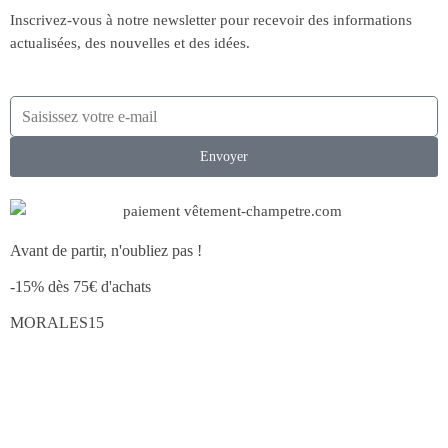
Inscrivez-vous à notre newsletter pour recevoir des informations
actualisées, des nouvelles et des idées.
Envoyer
Avant de partir, n'oubliez pas !
-15% dès 75€ d'achats
MORALES15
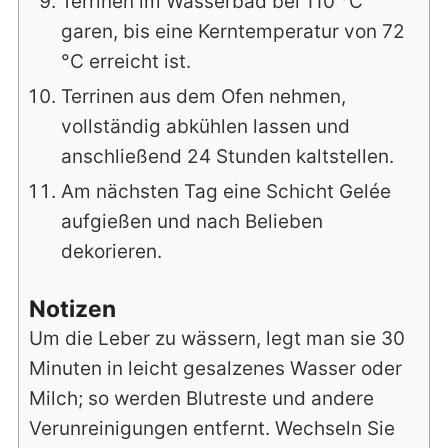
Terrinen im Wasserbad bei 110 °C
garen, bis eine Kerntemperatur von 72
°C erreicht ist.
Terrinen aus dem Ofen nehmen,
vollständig abkühlen lassen und
anschließend 24 Stunden kaltstellen.
Am nächsten Tag eine Schicht Gelée
aufgießen und nach Belieben
dekorieren.
Notizen
Um die Leber zu wässern, legt man sie 30
Minuten in leicht gesalzenes Wasser oder
Milch; so werden Blutreste und andere
Verunreinigungen entfernt. Wechseln Sie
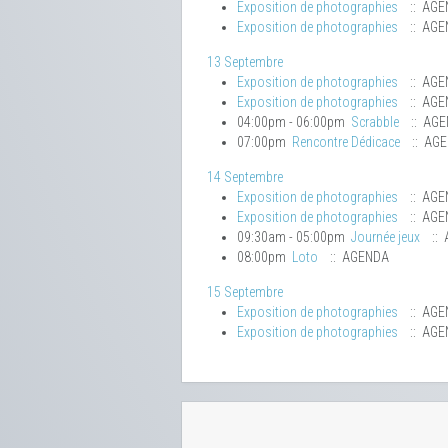
Exposition de photographies
:: AGE
Exposition de photographies
:: AGE
13 Septembre
Exposition de photographies
:: AGE
Exposition de photographies
:: AGE
04:00pm - 06:00pm
Scrabble
:: AG
07:00pm
Rencontre Dédicace
:: AG
14 Septembre
Exposition de photographies
:: AGE
Exposition de photographies
:: AGE
09:30am - 05:00pm
Journée jeux
:: 
08:00pm
Loto
:: AGENDA
15 Septembre
Exposition de photographies
:: AGE
Exposition de photographies
:: AGE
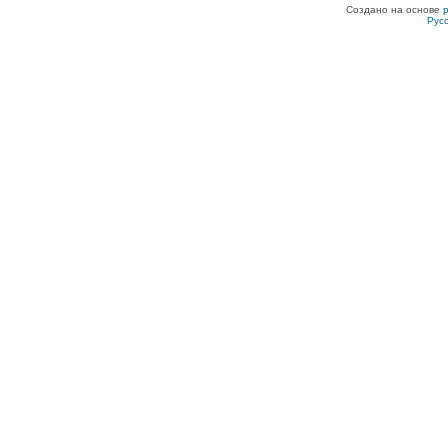
Создано на основе
Рус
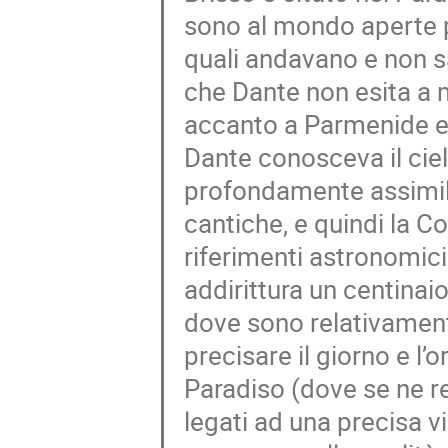
sono al mondo aperte pr
quali andavano e non s
che Dante non esita a m
accanto a Parmenide e Me
Dante conosceva il ciel
profondamente assimila
cantiche, e quindi la C
riferimenti astronomici
addirittura un centinaio
dove sono relativamente
precisare il giorno e l’o
Paradiso (dove se ne r
legati ad una precisa vi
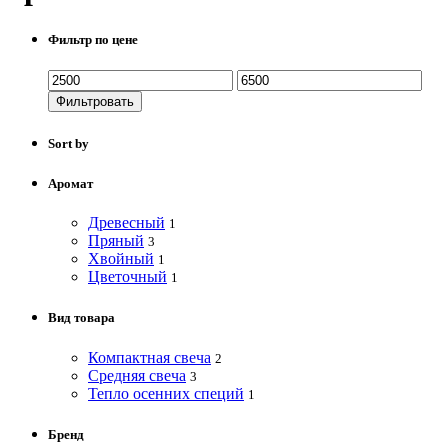
Фильтр по цене
Фильтровать
Sort by
Аромат
Древесный
1
Пряный
3
Хвойный
1
Цветочный
1
Вид товара
Компактная свеча
2
Средняя свеча
3
Тепло осенних специй
1
Бренд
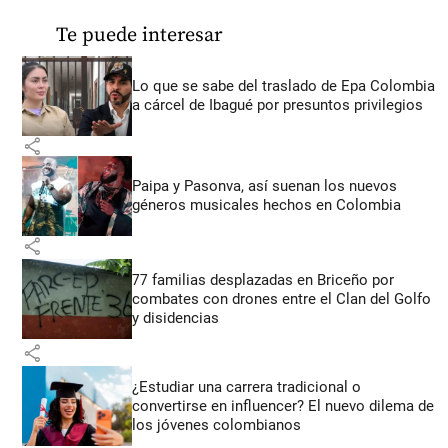
Te puede interesar
Lo que se sabe del traslado de Epa Colombia
a cárcel de Ibagué por presuntos privilegios
share
Paipa y Pasonva, así suenan los nuevos
géneros musicales hechos en Colombia
share
77 familias desplazadas en Briceño por
combates con drones entre el Clan del Golfo
y disidencias
share
¿Estudiar una carrera tradicional o
convertirse en influencer? El nuevo dilema de
los jóvenes colombianos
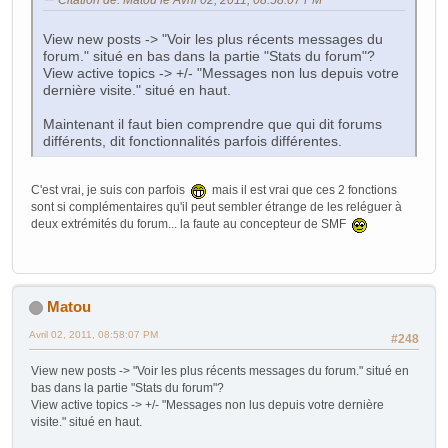
Citation de: Matou le Avril 02, 2011, 08:58:07 PM
View new posts -> "Voir les plus récents messages du
forum." situé en bas dans la partie "Stats du forum"?
View active topics -> +/- "Messages non lus depuis votre
dernière visite." situé en haut.
Maintenant il faut bien comprendre que qui dit forums
différents, dit fonctionnalités parfois différentes.
C'est vrai, je suis con parfois
mais il est vrai que ces 2 fonctions
sont si complémentaires qu'il peut sembler étrange de les reléguer à
deux extrémités du forum... la faute au concepteur de SMF
Matou
Avril 02, 2011, 08:58:07 PM
#248
View new posts -> "Voir les plus récents messages du forum." situé en
bas dans la partie "Stats du forum"?
View active topics -> +/- "Messages non lus depuis votre dernière
visite." situé en haut.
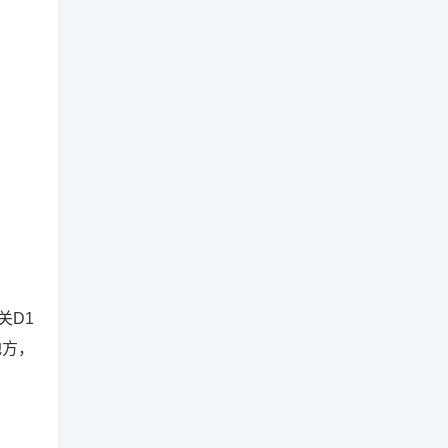
关D1
地方，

**TASK:** If a record contains a picture, leave the picture out and return everything else exactly.

**SOLUTION:**
Inscrivez-vous à notre newsletter pour recevoir des informations
actualisées, des nouvelles et des idées.
Envoyer
Avant de partir, n'oubliez pas !
-15% dès 75€ d'achats
MORALES15
Terrinen im Wasserbad bei 110 °C
garen, bis eine Kerntemperatur von 72
°C erreicht ist.
Terrinen aus dem Ofen nehmen,
vollständig abkühlen lassen und
anschließend 24 Stunden kaltstellen.
Am nächsten Tag eine Schicht Gelée
aufgießen und nach Belieben
dekorieren.
Notizen
Um die Leber zu wässern, legt man sie 30
Minuten in leicht gesalzenes Wasser oder
Milch; so werden Blutreste und andere
Verunreinigungen entfernt. Wechseln Sie
Exposition de photographies
:: AGE
Exposition de photographies
:: AGE
13 Septembre
Exposition de photographies
:: AGE
Exposition de photographies
:: AGE
04:00pm - 06:00pm
Scrabble
:: AG
07:00pm
Rencontre Dédicace
:: AG
14 Septembre
Exposition de photographies
:: AGE
Exposition de photographies
:: AGE
09:30am - 05:00pm
Journée jeux
:: 
08:00pm
Loto
:: AGENDA
15 Septembre
Exposition de photographies
:: AGE
Exposition de photographies
:: AGE
Создано на основе
Рус
sono al mondo aperte pr
quali andavano e non s
che Dante non esita a m
accanto a Parmenide e Me
Dante conosceva il ciel
profondamente assimila
cantiche, e quindi la C
riferimenti astronomici
addirittura un centinaio
dove sono relativamente
precisare il giorno e l’o
Paradiso (dove se ne r
legati ad una precisa vi
Фильтр по цене
Фильтровать
Sort by
Аромат
Древесный
1
Пряный
3
Хвойный
1
Цветочный
1
Вид товара
Компактная свеча
2
Средняя свеча
3
Тепло осенних специй
1
Бренд
Te puede interesar
Lo que se sabe del traslado de Epa Colombia
a cárcel de Ibagué por presuntos privilegios
share
Paipa y Pasonva, así suenan los nuevos
géneros musicales hechos en Colombia
share
77 familias desplazadas en Briceño por
combates con drones entre el Clan del Golfo
y disidencias
share
¿Estudiar una carrera tradicional o
convertirse en influencer? El nuevo dilema de
los jóvenes colombianos
Citation de: Matou le Avril 02, 2011, 08:58:07 PM
View new posts -> "Voir les plus récents messages du
forum." situé en bas dans la partie "Stats du forum"?
View active topics -> +/- "Messages non lus depuis votre
dernière visite." situé en haut.
Maintenant il faut bien comprendre que qui dit forums
différents, dit fonctionnalités parfois différentes.
C'est vrai, je suis con parfois
mais il est vrai que ces 2 fonctions
sont si complémentaires qu'il peut sembler étrange de les reléguer à
deux extrémités du forum... la faute au concepteur de SMF
Matou
Avril 02, 2011, 08:58:07 PM
#248
View new posts -> "Voir les plus récents messages du forum." situé en
bas dans la partie "Stats du forum"?
View active topics -> +/- "Messages non lus depuis votre dernière
visite." situé en haut.
关D1
地方，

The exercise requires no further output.